Dreams

‘Our birth is but a sleep and forgetting:
The Soul, that rises with us, our life’s star,
Hath had elsewhere its setting,
And cometh from afar.’ (William Wordsworth)

There are some who believe that reality is but  a dream in which we are awake, and as much as it would be difficult to get your head around that notion, it does remind me about dreams and their sometimes uncanny ability to play certain episodes in your life back to you.

When you happen to remember such dreams, you realize soon that what is important about them is the theme as well as the role you played in them, and that it is the nature of the actions and their relationships that are the significant part; everything else in them is likely incidental, to provide a setting for the theme, just like the props used in a staged theater play, conveniently borrowed from the vast store of your experiences so that you are able to relate to what is being presented to you.

In this context we can look at dreams as allegorical reflections of real-life experiences that have affected you in some way, their meaning embedded in a seemingly different set of circumstances.
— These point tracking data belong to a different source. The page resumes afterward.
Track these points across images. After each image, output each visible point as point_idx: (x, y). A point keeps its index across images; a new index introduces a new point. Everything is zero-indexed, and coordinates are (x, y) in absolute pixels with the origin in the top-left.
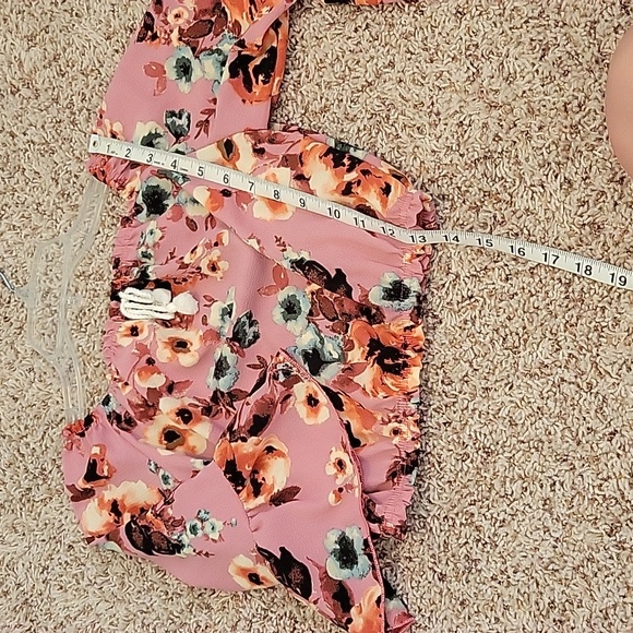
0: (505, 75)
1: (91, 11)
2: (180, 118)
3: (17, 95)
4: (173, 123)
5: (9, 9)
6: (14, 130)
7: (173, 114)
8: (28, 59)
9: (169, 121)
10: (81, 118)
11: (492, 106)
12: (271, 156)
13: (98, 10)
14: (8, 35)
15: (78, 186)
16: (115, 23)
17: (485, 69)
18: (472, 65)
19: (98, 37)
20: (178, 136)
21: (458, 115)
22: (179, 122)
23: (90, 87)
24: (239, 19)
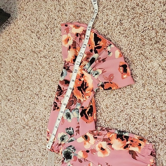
0: (163, 101)
1: (39, 102)
2: (70, 129)
3: (25, 128)
4: (68, 131)
5: (18, 106)
6: (26, 138)
7: (68, 129)
8: (26, 118)
9: (67, 131)
10: (43, 133)
11: (162, 111)
12: (99, 139)
13: (41, 102)
14: (20, 113)
15: (46, 152)
16: (46, 105)
17: (156, 100)
18: (152, 100)
19: (42, 109)
20: (71, 135)
21: (152, 116)
22: (70, 131)
23: (44, 123)
24: (80, 98)
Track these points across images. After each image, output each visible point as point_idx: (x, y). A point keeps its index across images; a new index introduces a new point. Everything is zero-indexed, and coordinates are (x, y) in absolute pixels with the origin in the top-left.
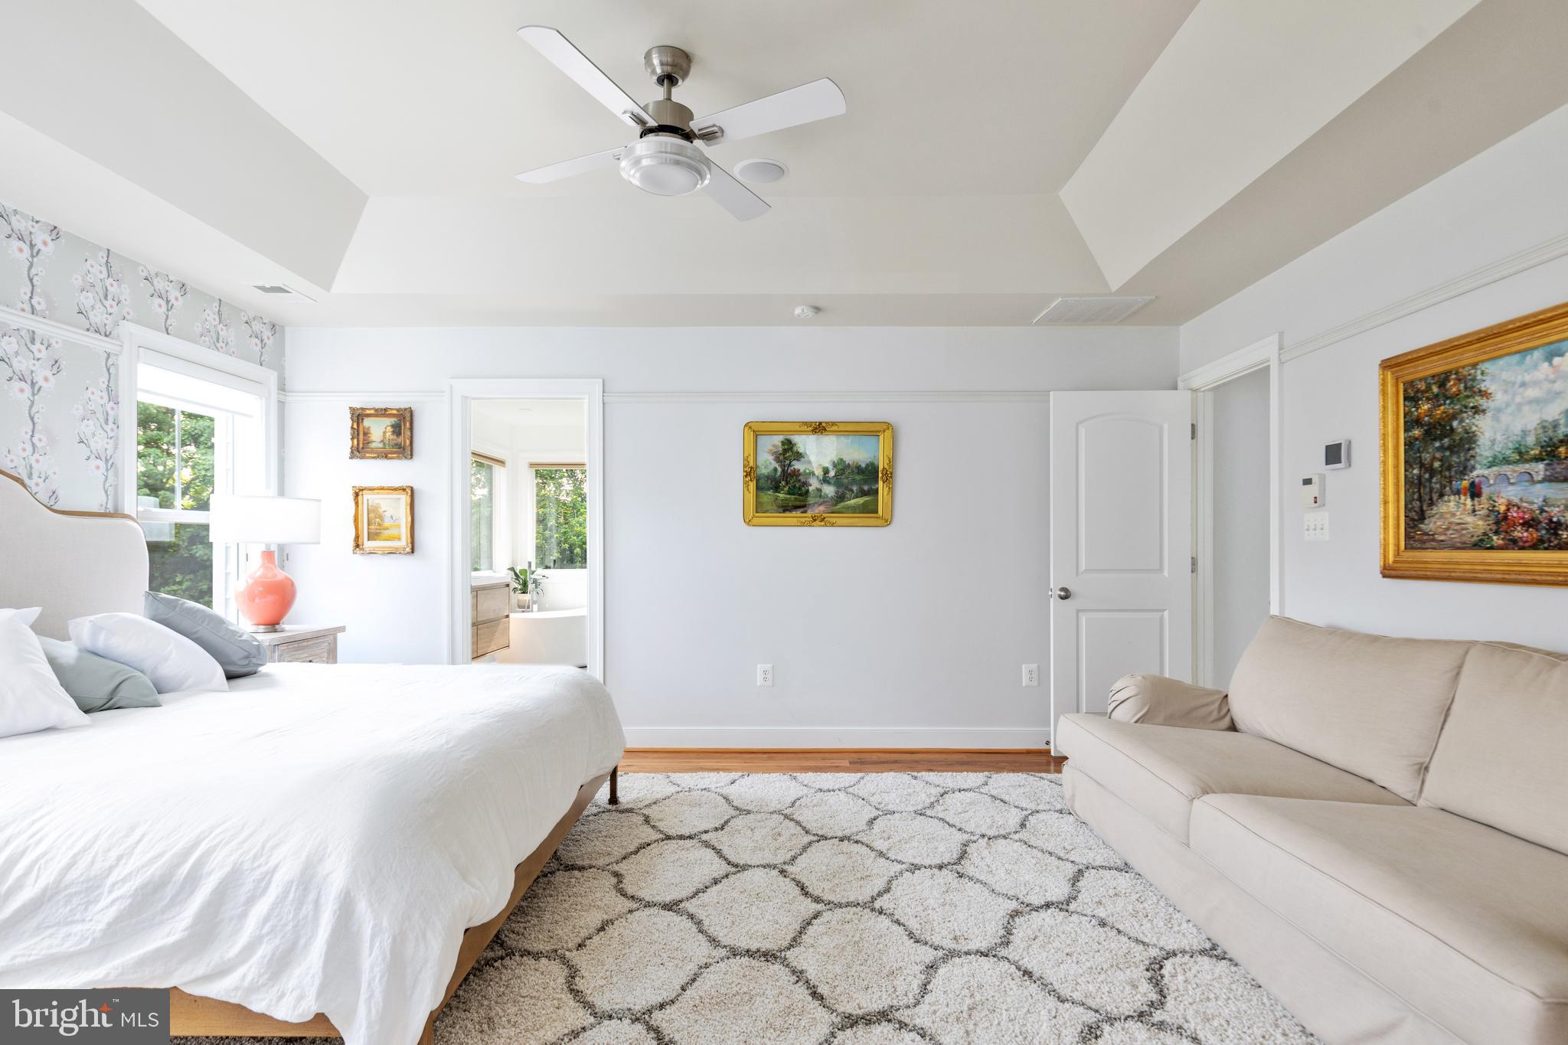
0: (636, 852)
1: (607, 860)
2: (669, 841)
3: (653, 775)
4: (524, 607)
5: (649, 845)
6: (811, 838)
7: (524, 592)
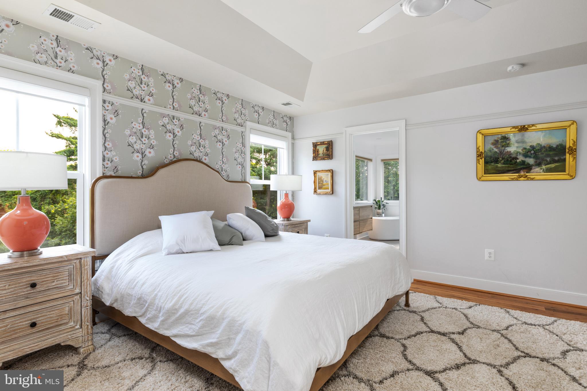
0: (415, 336)
1: (400, 337)
2: (433, 334)
3: (428, 295)
4: (379, 215)
5: (422, 333)
6: (520, 353)
7: (379, 209)
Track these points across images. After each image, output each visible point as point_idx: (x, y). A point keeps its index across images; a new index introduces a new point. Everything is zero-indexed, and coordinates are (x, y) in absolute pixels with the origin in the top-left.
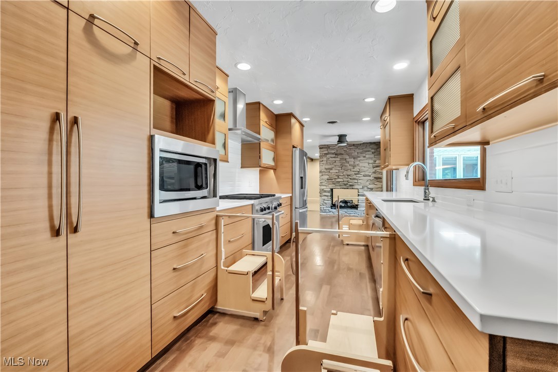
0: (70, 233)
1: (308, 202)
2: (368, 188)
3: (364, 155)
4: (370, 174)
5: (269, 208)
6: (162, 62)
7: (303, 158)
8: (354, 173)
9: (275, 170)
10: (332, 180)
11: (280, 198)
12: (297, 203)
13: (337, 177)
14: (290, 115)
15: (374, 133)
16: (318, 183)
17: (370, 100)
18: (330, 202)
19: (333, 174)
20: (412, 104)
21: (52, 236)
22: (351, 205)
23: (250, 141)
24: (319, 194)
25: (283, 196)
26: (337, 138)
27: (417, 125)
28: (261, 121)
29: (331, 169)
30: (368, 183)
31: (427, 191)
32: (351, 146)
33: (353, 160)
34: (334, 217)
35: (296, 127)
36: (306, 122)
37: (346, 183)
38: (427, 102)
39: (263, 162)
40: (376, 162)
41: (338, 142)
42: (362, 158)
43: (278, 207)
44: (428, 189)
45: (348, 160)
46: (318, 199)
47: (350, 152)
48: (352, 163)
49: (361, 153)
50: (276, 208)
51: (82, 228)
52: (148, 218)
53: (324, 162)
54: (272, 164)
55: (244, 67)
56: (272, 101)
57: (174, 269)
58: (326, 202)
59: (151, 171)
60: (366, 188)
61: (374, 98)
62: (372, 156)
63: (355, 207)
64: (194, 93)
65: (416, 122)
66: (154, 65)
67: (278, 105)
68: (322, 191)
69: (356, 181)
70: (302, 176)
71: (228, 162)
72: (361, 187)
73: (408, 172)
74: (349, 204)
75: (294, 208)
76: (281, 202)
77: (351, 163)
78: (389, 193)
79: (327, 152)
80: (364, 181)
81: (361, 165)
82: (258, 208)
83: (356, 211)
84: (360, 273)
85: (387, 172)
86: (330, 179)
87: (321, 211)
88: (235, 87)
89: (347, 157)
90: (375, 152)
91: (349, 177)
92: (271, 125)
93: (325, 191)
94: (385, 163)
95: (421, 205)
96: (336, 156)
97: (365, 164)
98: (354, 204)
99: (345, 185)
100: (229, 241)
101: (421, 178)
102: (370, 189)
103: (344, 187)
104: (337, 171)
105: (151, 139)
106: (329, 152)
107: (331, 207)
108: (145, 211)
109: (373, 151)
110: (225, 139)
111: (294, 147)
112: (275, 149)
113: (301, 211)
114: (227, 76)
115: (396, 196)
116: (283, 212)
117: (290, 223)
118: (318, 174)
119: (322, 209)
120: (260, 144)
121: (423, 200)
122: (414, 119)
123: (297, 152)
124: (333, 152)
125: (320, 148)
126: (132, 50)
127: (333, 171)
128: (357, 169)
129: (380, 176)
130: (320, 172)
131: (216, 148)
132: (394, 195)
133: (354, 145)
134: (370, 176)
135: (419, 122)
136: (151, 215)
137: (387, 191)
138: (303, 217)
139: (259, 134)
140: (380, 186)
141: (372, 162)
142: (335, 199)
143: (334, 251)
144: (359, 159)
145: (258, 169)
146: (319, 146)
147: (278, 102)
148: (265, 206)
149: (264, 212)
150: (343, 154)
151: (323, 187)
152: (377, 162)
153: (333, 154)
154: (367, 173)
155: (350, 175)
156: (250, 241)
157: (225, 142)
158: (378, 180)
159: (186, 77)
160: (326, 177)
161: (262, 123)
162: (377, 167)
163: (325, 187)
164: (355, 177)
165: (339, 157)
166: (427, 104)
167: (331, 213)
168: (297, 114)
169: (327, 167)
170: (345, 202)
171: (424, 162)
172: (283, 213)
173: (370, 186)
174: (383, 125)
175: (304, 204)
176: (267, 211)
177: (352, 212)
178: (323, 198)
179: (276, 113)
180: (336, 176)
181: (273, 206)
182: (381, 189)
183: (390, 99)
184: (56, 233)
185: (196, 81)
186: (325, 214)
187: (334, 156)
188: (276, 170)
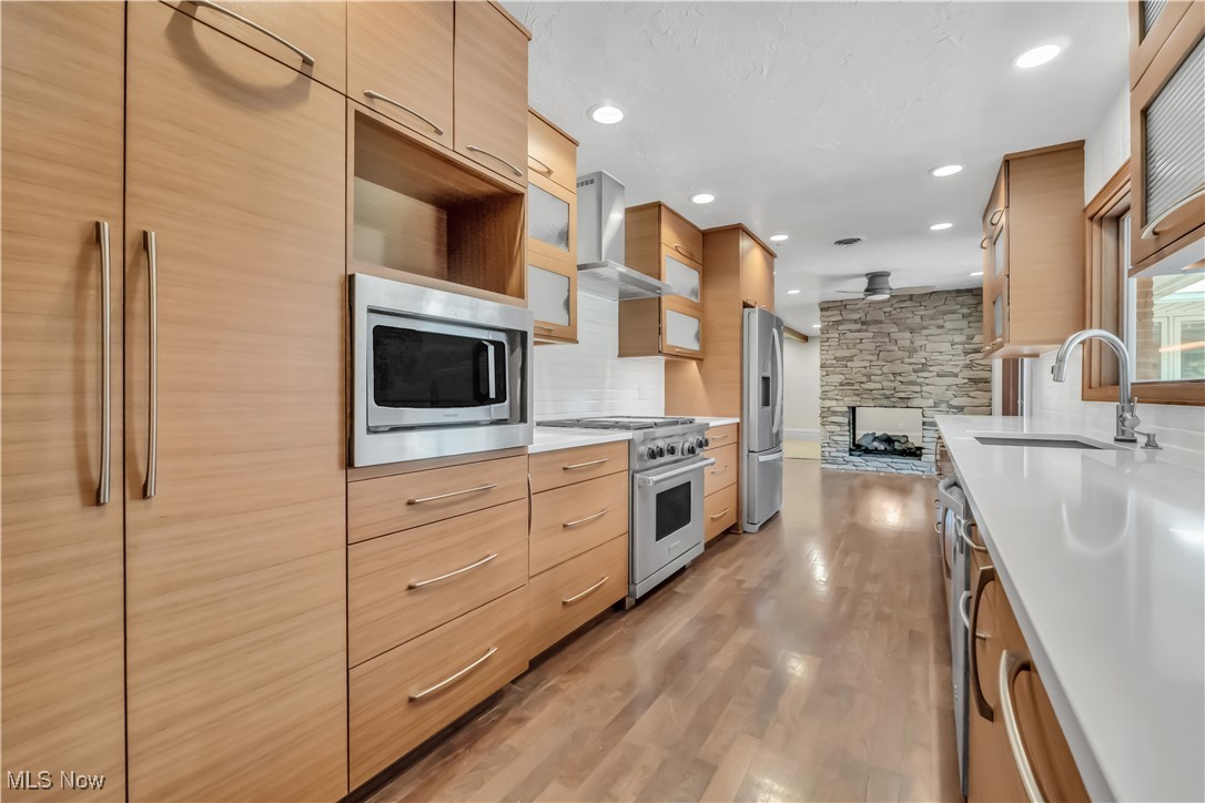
0: (133, 498)
1: (784, 436)
2: (951, 407)
3: (941, 322)
4: (956, 370)
5: (672, 451)
6: (377, 105)
7: (771, 330)
8: (910, 368)
9: (700, 360)
10: (853, 384)
11: (706, 427)
12: (753, 439)
13: (865, 379)
14: (738, 230)
15: (966, 264)
16: (818, 392)
17: (946, 171)
18: (847, 439)
19: (854, 370)
20: (1082, 169)
21: (86, 504)
22: (904, 447)
23: (635, 294)
24: (819, 420)
25: (714, 422)
26: (864, 283)
27: (1095, 227)
28: (663, 246)
29: (851, 359)
30: (950, 394)
31: (1128, 415)
32: (904, 301)
33: (908, 335)
34: (856, 475)
35: (753, 258)
36: (778, 244)
37: (888, 392)
38: (1128, 155)
39: (669, 343)
40: (975, 340)
41: (866, 290)
42: (933, 330)
43: (698, 450)
44: (1132, 410)
45: (894, 336)
46: (817, 429)
47: (901, 316)
48: (907, 343)
49: (932, 318)
50: (692, 451)
51: (158, 489)
52: (342, 469)
53: (833, 342)
54: (695, 346)
55: (608, 115)
56: (690, 199)
57: (411, 588)
58: (836, 438)
59: (349, 359)
60: (944, 407)
61: (960, 163)
62: (964, 323)
63: (916, 453)
64: (471, 177)
65: (1091, 218)
66: (356, 112)
67: (703, 205)
68: (826, 413)
69: (917, 388)
70: (768, 374)
71: (575, 341)
72: (931, 402)
73: (1060, 360)
74: (897, 446)
75: (746, 452)
76: (706, 437)
77: (900, 343)
78: (1011, 419)
79: (839, 318)
80: (937, 387)
81: (930, 347)
82: (643, 449)
83: (917, 462)
84: (911, 632)
85: (1006, 362)
86: (848, 384)
87: (824, 460)
88: (595, 169)
89: (894, 329)
90: (970, 315)
91: (899, 378)
92: (690, 257)
93: (835, 413)
94: (993, 337)
95: (1110, 456)
96: (864, 327)
97: (943, 346)
98: (910, 446)
99: (888, 398)
100: (565, 526)
101: (1107, 375)
102: (956, 407)
103: (885, 402)
104: (867, 364)
105: (350, 282)
106: (846, 317)
107: (851, 450)
108: (334, 451)
109: (966, 311)
110: (569, 291)
111: (746, 305)
112: (698, 310)
113: (763, 458)
114: (575, 143)
115: (1031, 426)
116: (712, 460)
117: (735, 486)
118: (817, 372)
119: (827, 454)
120: (660, 299)
121: (1112, 442)
122: (1085, 210)
123: (754, 318)
124: (856, 316)
125: (822, 310)
126: (298, 78)
127: (856, 364)
128: (919, 358)
129: (984, 374)
130: (823, 366)
131: (526, 307)
132: (1024, 427)
133: (911, 297)
134: (956, 376)
135: (1101, 218)
136: (349, 461)
137: (1006, 412)
138: (772, 473)
139: (659, 279)
140: (986, 401)
141: (963, 338)
142: (860, 434)
143: (845, 565)
144: (925, 332)
145: (662, 359)
146: (820, 304)
147: (703, 199)
148: (661, 444)
149: (660, 460)
150: (881, 322)
151: (828, 403)
152: (977, 339)
153: (855, 321)
154: (948, 369)
155: (900, 374)
156: (624, 527)
157: (568, 297)
158: (980, 385)
159: (446, 140)
160: (837, 379)
161: (665, 251)
162: (977, 351)
163: (833, 403)
164: (913, 377)
165: (873, 328)
166: (1129, 161)
167: (849, 467)
168: (755, 226)
169: (840, 354)
170: (889, 440)
171: (1118, 329)
172: (712, 464)
173: (956, 402)
174: (990, 238)
175: (775, 442)
176: (668, 458)
177: (904, 466)
178: (829, 428)
179: (703, 227)
180: (864, 375)
181: (687, 445)
182: (987, 410)
183: (1007, 162)
184: (95, 498)
185: (471, 149)
186: (835, 467)
187: (859, 326)
188: (702, 360)
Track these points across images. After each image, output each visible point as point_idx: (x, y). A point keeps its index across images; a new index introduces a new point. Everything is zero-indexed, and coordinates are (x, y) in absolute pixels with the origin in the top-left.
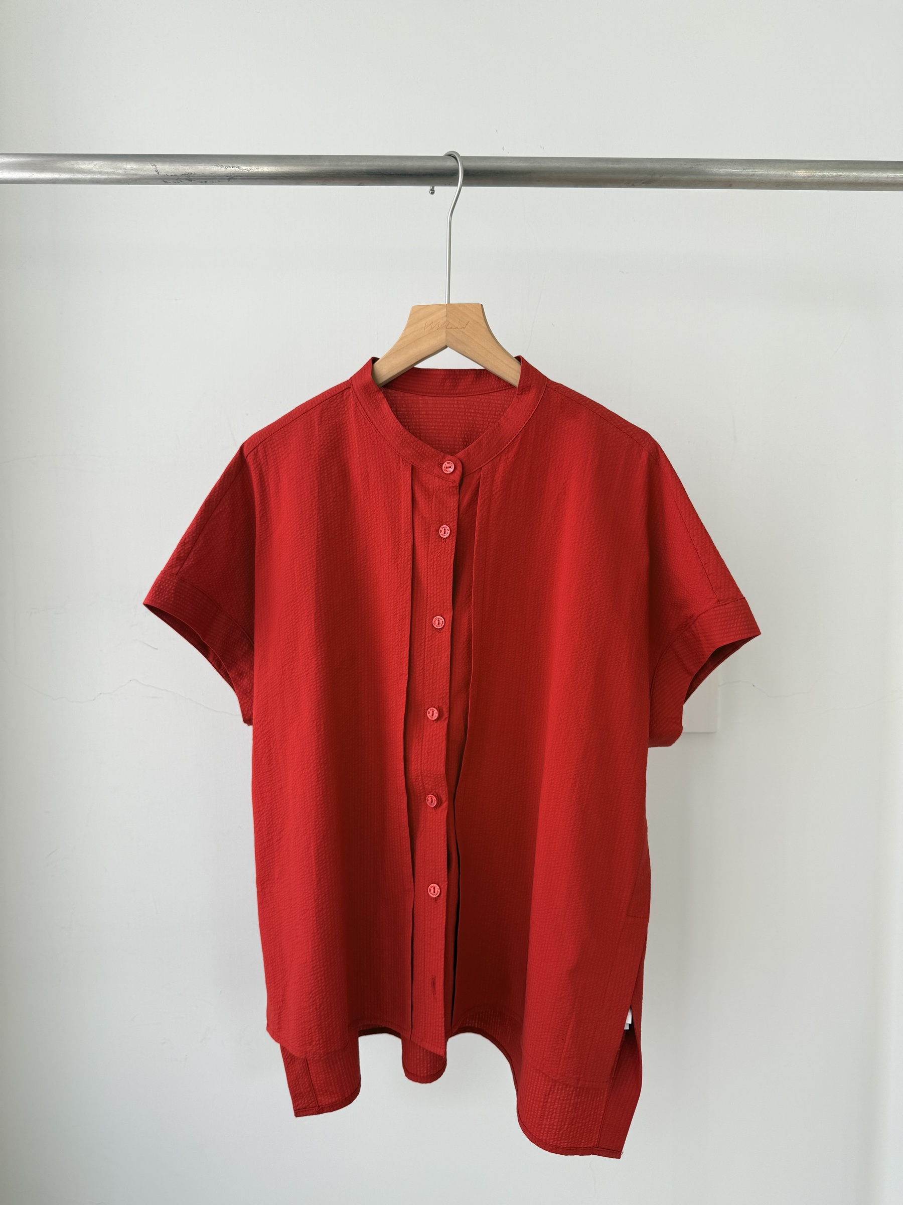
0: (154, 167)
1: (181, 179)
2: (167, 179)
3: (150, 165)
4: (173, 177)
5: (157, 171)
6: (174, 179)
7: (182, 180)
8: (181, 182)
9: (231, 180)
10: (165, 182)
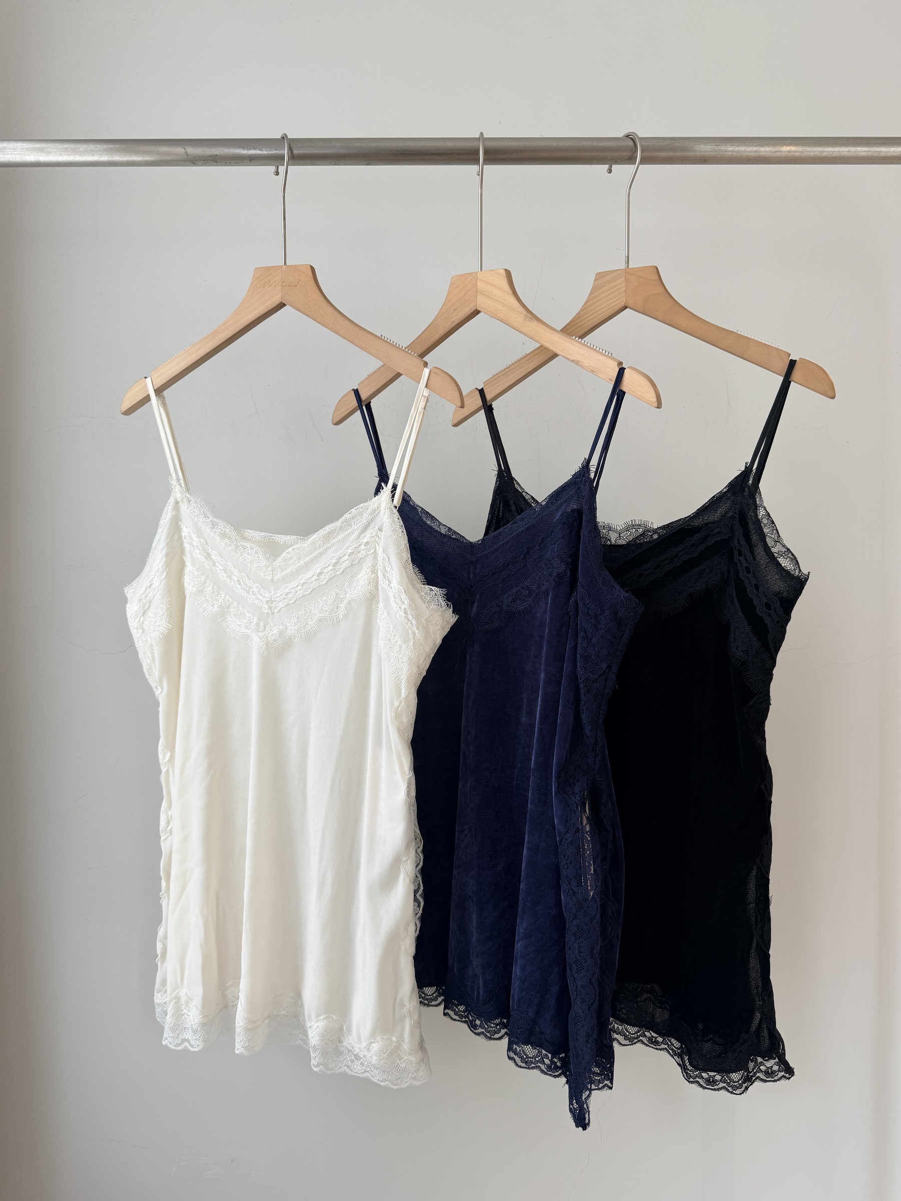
0: (183, 149)
1: (207, 160)
2: (195, 160)
3: (179, 147)
4: (201, 158)
5: (186, 153)
6: (201, 160)
7: (209, 162)
8: (207, 164)
9: (253, 161)
10: (194, 163)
As such they are emotional echoes, resonating certain events in your life back to you, because they had some significance in the way they effected you although you might not have thought so at the time.

I think that, similarly, life will generate experiences for us that can be seen as being allegorical to the extent that they reflect indirectly what motivates us directly from within, below the surface of our consciousness, by the entity that we are from ourselves and the embodiment of an evolutionary drive of unknown origin and intent.

This is saying also that we didn’t come to the table with a blank slate – everything that has gone into the making of us is represented within us – how could it not be? Whatever process brought us about – we call it evolution – propels us towards a destiny we are yet to create for ourselves, but unable to articulate much or any of this we find ourselves acting out what is at stake by our very presence in it.

And not knowing what is in fact at stake would account for much of the misery we have brought onto ourselves as evidenced by the state the world is in today, recalling once again what  Spinoza said about people: They find themselves with needs and desires without understanding the underlying reasons why they want to act as they do.